Naming a Trust as IRA Beneficiary

Trusts are used to accomplish a variety of objectives in estate planning and retirement income strategies. There are different kinds of trusts and many ways to use trusts. Most individuals will require the assistance of a tax or legal advisor to establish a trust. In general, a trust is used to transfer legal title of property to a trustee who holds and manages the property for the benefit of a third party, referred to as the trust beneficiary. Certain kinds of trusts can be used to minimize gift and estate taxes while ensuring the assets are distributed as intended. Trusts are also sometimes used as a means of bypassing probate.

Trusts allow the individual establishing the trust (called the grantor) to control to some extent how the trust assets will be used in the future should the grantor become incapacitated or after their death. For example, a trust can be established with clear parameters guiding a trustee in how financial and other assets should be managed and disbursed to care for a spouse, minor children or children with special needs after the grantor dies. This removes the burden of investment decisions and property management from the shoulders of individuals who may not have the ability to handle those matters. The trustee managing the trust has a fiduciary obligation to manage the assets in the beneficiary’s best interests and in accordance with the terms specified in the trust agreement.

A trust is a separate legal entity and in most cases operates as a separate taxpayer with its own tax identification number and files its own tax return. When a trust is named as beneficiary of an IRA, payments from the IRA generally must be made into the trust and Form 1099-R reporting is generated in the name and tax identification number of the trust.

IRA Payment Options for Trust Beneficiaries

For purposes of beneficiary distribution options, a trust is treated as a non-individual and has limited options under the IRS tax rules.

•  If death occurred before the IRA owner’s required beginning date for taking required minimum distributions (RMDs) (generally April 1 of the year following the year the IRA owner reached age 70½), the trust must take distributions under the five-year rule.

•  If death occurred on or after the required beginning date, the trust must take at least the minimum annual life expectancy payments, which will be based on the IRA owner’s remaining life expectancy.

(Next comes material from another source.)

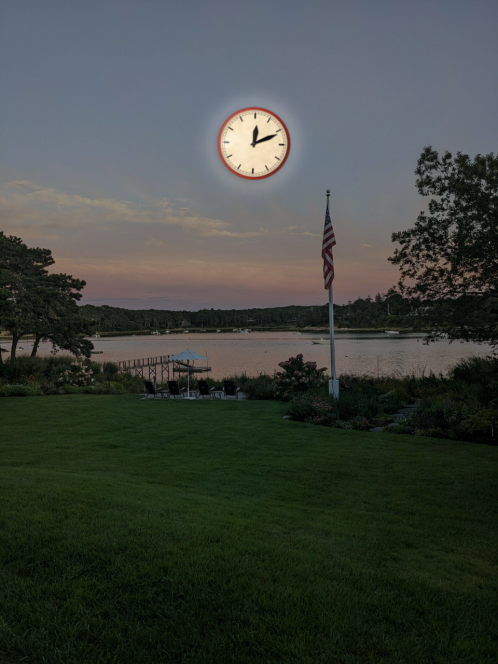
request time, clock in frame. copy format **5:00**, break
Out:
**12:11**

The IRS has granted special permission to some spouses, who are the sole beneficiary of their spouse’s trust and trustee of the trust, to roll over inherited IRA assets directly into their own IRA rather than having payments made to the trust. This permission applies only to the specific taxpayers who requested a ruling from the IRS. If you have questions about this issue, seek legal counsel for advice on how to handle your specific situation.

Learn more about best practices when assigning a beneficiary here. strata-favicon

Exception to the rule

There is an exception to the general rule that deems a trust as a non-individual beneficiary. If the trust meets the requirements to be a “qualified” trust, the trust has more payment options.

•  If death occurred before the IRA owner’s required beginning date, a qualified trust may take distributions under the five-year rule or take life expectancy payments based on the life expectancy of the oldest beneficiary of the trust.

•  If death occurred on or after the required beginning date, a qualified trust may take life expectancy payments, based on the longer of the IRA owner’s life expectancy or the life expectancy of the oldest beneficiary of the trust.

Looking through the trust to the age of the oldest beneficiary of the trust may provide a much longer period over which payments may be made from the IRA to the trust, allowing IRA assets to grow tax-deferred.

•  For a trust to be qualified:

•  The trust must be valid under state law,

•  The provisions of the trust must become irrevocable upon death,

•  The trust must have identifiable beneficiaries, and

•  Either a copy of the trust agreement or a certification of the trust provisions must be provided to the IRA custodian by October 31 of the year following the year of death.

Individuals will typically engage an attorney to draft the trust document and ensure they are following the legal requirements that may vary from state to state. A tax advisor and financial advisor may also be engaged to assist with designing a broader tax and financial strategy, including evaluating investment options that would be appropriate for the trust.